### ЗАДАНИЕ A
Подсчитайте, пожалуйста, сколько строк в записях содержат слово «collection». В ответе укажите только число.

### ИСХОДНЫЙ ТЕКСТ

══════════════════════════════

Что ж, если мусора выясняют объективность нарушений, стало быть, нарушения бывают и необъективными, ну, понятно с какой отдачей – а чтобы через нарушения косолапо переступить, не дать доказательствам задохнуться. Вербально, необъективность выражают: «Не вполне ясно, случилось нарушение или только видимость его; не то, чтобы и нарушение, а так – недоразумение; нет достаточных доказательств о фактической стороне нарушительности…». Практически, такими сомительностями можно любое нарушение растворить. К чему мусора и прибегают для отшива претензий защиты. Например, если вернуться обыску и обнаруженной «плётке», несколько переиначим ситуацию. Опер шёпотом спросил у тебя сортирный маршрут, сходил, вернулся, следственная группа приступила к обыску клозета только после обследования других помещений, и вот тогда и выудили «пушку». Ты понимаешь, что подброс совершён – ну не твоё оружие и быть его не могло на хате – пальчиков на пистолете твоих не выявлено, есть свидетели, отрицающие принадлежность. Заявляешь о нарушении, мол, вон у опера была возможность при посещении отхожего места подсунуть. А опер отпирается: не посещал он туалет, врёшь ты всё, да выходил, но выходил покурить на лестничную площадку. Понятые разговоров не слышали, ни одну из версий подтвердить не могут. Из этого и выясняется необъективность твоих заявлений о нарушении, нет ему достойных подтверждений. Но и опровержений достойных нет, может ты и прав. На этом основании суд твои доводы и предъявы отвергнет. Не сомневайся даже. Как отвергнет через «необъективность» и почти любые другие претензии в недопустимости.
Что страшно от безысходности? Да не ссы ты. Для чего тогда я бодягу всю эту затеял, если б не было б у нас пенисов для них. Всё просто. Когда эти деятели пытаются вывезти «необъективность», все их доводы опираются на Сомнения. А это ключевой фактор. Ты же помнишь, что все сомнения толкуются в пользу обвиняемого, а не наоборот. На это и дави.
По отношению к большинству доказательств ты и твой защитник не присутствовали при их получении. Вы оба не знаете о реальных событиях и содержании тех сл. действий, сопутствующих им мероприятий, в результате которых доказательства получены. Так? Первичную информацию обо всём об этом возможно будет заиметь только при ознакомлении с самими доказательствами и процессуальными материалами об их получении. Этот доступ появляется по истечении значительного времени. Иногда гады-годы пролетят, когда вы окажетесь способны ознакомиться с соответствующими документами, и, вообще, узнаете об их существовании. Естественно, что информация по этим материалам о ходе получения доказательств может не совпадать с реалиями. Мы можем в этих случаях только по внешней информации, более чуйкой интуитивной, наплодить подозрений о наличии или отсутствии нарушений по порядку получения доказательств. Кроме того, наши возможности к самостоятельной проверке крайне ограничены. Нам фактически закрыт доступ к прямым свидетельствам о ходе мероприятий, за пределами протокольных сказок. Если в некоторых случаях и появляется выход на понятых – а они как информаторы скудны весьма, – то ко всем остальным участникам сл. действий из мусорской шайки-лейки тропинки перепаханы. Они откажутся обсуждать с представителями от защиты подробности тем более своего участия в сл. действиях за рамками официальных встреч и выяснений. Из изложенных условий следует однозначный вывод: наши суждения о порядке получения большинства доказательств, как и наша оценка допустимости, когда мы вынуждены в этом опираться только на документальные источники, зачастую издаваемые нашими оппонентами (врагами?) – всегда необъективны.

══════════════════════════════

### ЗАДАНИЕ B
В чью пользу, согласно исходному тексту, толкуются все сомнения?

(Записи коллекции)
══════════════════════════════

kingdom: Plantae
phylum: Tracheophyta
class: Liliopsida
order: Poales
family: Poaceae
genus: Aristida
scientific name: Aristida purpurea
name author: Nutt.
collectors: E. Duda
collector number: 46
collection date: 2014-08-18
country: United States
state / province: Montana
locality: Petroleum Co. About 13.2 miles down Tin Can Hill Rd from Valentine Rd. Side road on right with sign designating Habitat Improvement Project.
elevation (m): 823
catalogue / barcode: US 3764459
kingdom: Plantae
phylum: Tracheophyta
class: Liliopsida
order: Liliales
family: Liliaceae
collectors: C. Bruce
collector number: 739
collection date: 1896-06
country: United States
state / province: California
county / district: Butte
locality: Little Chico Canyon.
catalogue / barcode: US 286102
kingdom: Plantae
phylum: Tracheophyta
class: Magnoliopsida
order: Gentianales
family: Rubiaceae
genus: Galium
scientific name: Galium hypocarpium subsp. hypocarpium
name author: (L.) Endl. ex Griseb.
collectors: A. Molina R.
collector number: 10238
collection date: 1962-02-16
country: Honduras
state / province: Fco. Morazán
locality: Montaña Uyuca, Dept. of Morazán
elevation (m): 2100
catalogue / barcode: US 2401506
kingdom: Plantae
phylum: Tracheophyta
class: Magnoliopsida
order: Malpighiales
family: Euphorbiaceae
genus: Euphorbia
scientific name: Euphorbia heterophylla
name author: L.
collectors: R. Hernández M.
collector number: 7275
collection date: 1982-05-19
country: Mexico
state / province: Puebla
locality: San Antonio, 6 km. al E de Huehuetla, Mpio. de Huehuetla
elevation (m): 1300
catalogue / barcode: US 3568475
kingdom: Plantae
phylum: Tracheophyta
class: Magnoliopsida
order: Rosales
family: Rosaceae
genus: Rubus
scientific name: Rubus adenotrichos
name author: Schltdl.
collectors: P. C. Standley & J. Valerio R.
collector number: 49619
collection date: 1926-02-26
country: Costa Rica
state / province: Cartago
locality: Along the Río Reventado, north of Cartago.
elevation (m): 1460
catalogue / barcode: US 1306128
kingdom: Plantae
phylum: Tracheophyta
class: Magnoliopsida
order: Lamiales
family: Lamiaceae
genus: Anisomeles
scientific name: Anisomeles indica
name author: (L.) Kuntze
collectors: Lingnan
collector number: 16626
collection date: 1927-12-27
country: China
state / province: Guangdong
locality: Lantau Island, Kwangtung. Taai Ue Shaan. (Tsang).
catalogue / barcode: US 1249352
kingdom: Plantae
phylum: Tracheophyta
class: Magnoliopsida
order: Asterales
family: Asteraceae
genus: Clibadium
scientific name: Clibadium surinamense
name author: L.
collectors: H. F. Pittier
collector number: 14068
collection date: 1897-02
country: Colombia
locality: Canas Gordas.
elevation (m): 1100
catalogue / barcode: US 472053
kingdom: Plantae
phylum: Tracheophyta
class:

══════════════════════════════

### ОЖИДАЕМЫЙ ОТВЕТ A
7

### ОЖИДАЕМЫЙ ОТВЕТ B
В пользу обвиняемого.